Sereias
São seres fantásticos, meio mulheres, meio peixe. Há histórias de sereias em todos os mares.
Em Copenhagen, na Dinamarca (um país que fica ao norte da Alemanha), existe uma escultura de uma sereia, feita em 1913 e que hoje é um dos símbolos da cidade. A estátua é uma homenagem a uma história de Hans Christian Anderson (1805-1875), que escreveu o conto de fadas "A Pequena Sereia", depois filmado pelos estúdios Disney.
Em Varsóvia, capital da Polônia, há outra estátua de sereia. Esta se chama Syrenka, vivia nas águas de um rio e costumava sentar-se em uma pedra para pentear os cabelos enquanto cantava.
Um dia, três camponeses resolveram pescá-la para oferecer a sereia como presente ao príncipe. Taparam seus ouvidos com cera para não ouvir seu canto (dizem que o canto da sereia enfeitiça quem o ouve), atiraram uma rede sobre Syrenka e a trancaram em um celeiro durante aquela noite. Pediram a um jovem pastor que tomasse conta da criatura, porque iriam viajar no dia seguinte até o palácio do príncipe.
Syrenka cantou implorando por liberdade, e o pastor deixou-a partir. Ela mergulhou no rio dizendo "Durante muito tempo eu vivi aqui, cantando para as pessoas comuns, mas elas me desapontaram terrivelmente. Por isso, agora vou-me embora daqui. Ninguém jamais me verá de novo! Mas, como eu amo muito este lugar, cada vez que esta cidade correr perigo eu voltarei e a protegerei com um escudo e uma espada."
É por causa desta lenda que a cidade de Varsóvia tem em seu brasão o símbolo de Syrenka, a sereia.
Para uma tribo das Honduras (uma república da América Central), existe uma sereia com nove olhos, chamada Sirena, que é a deusa das águas e a mãe de todos os peixes! Antes de pescar, esse povo celebra cerimônias especiais, pedindo à deusa permissão para pescar.
Luxemburgo é um pequeno país do norte da Europa, entre a França e a Alemanha. Diz a lenda que o seu fundador, o Conde Siegfried, casou-se com uma sereia, chamada Melusina. Mas ele não sabia de nada, achava que ela era apenas uma belíssima jovem. Quando eles se casaram, ela fez apenas um pedido: que ele a deixasse sozinha por um dia e uma noite inteiros, todos os meses, sem perguntar o porquê, nem tentar descobrir o que ela estaria fazendo.

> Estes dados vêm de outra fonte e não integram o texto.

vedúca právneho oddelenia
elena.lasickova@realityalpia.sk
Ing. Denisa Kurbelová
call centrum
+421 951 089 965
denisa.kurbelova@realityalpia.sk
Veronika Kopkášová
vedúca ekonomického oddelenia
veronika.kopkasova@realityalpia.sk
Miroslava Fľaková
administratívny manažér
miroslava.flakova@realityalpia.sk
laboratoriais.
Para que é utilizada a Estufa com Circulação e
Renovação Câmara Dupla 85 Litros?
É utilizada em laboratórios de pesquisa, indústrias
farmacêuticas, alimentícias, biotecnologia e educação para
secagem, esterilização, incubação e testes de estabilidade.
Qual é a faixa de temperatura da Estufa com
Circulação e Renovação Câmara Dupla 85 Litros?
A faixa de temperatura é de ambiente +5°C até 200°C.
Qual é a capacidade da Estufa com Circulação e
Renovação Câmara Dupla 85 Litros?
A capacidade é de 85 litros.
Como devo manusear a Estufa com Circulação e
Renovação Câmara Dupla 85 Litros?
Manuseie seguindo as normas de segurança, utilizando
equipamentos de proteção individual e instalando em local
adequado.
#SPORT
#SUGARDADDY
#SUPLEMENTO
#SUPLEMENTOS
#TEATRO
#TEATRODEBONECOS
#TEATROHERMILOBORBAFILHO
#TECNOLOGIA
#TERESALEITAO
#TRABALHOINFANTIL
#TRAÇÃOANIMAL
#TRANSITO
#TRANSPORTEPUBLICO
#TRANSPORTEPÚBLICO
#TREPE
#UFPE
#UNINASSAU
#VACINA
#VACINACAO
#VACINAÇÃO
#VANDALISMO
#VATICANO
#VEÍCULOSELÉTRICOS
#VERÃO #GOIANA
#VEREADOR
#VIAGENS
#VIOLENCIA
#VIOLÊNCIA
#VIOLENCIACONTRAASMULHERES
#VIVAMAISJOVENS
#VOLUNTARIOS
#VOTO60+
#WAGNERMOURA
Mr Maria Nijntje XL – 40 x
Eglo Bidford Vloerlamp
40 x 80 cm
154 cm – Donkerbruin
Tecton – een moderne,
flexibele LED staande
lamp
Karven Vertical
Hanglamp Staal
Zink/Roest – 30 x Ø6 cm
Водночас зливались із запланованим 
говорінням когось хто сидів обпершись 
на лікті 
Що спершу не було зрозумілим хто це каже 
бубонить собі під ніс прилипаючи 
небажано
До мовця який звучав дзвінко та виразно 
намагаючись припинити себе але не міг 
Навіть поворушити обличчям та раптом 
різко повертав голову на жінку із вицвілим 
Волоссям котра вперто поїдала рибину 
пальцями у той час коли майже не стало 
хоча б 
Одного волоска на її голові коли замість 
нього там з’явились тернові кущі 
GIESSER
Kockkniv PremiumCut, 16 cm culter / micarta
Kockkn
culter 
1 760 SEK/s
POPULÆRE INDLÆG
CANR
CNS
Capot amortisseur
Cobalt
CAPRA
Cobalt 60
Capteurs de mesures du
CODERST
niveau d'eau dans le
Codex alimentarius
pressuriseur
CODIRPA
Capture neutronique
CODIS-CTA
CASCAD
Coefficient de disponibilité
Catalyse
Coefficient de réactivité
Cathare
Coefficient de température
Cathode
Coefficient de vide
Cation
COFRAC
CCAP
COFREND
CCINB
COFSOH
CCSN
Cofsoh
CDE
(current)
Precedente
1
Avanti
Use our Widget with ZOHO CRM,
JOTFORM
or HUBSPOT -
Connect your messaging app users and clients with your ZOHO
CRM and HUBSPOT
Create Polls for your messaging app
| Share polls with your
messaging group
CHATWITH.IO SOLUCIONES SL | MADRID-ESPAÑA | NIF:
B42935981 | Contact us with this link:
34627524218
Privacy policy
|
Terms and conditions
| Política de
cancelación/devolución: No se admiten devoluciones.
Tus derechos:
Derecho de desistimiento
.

É claro que isso não deu certo (nunca dá em nenhum conto de fadas)! Anos depois, o conde não aguentou de curiosidade e foi atrás da mulher num daqueles dias em que ela deveria ficar só. Pelo buraco da fechadura, ele viu o lindo rosto da moça, mergulhada na banheira… com um rabo de peixe saindo pela extremidade oposta! Isso, certamente, foi um choque!
A sereia percebeu que estava sendo observada, pulou pela janela direto no rio que passava logo abaixo, para nunca, nunca mais voltar!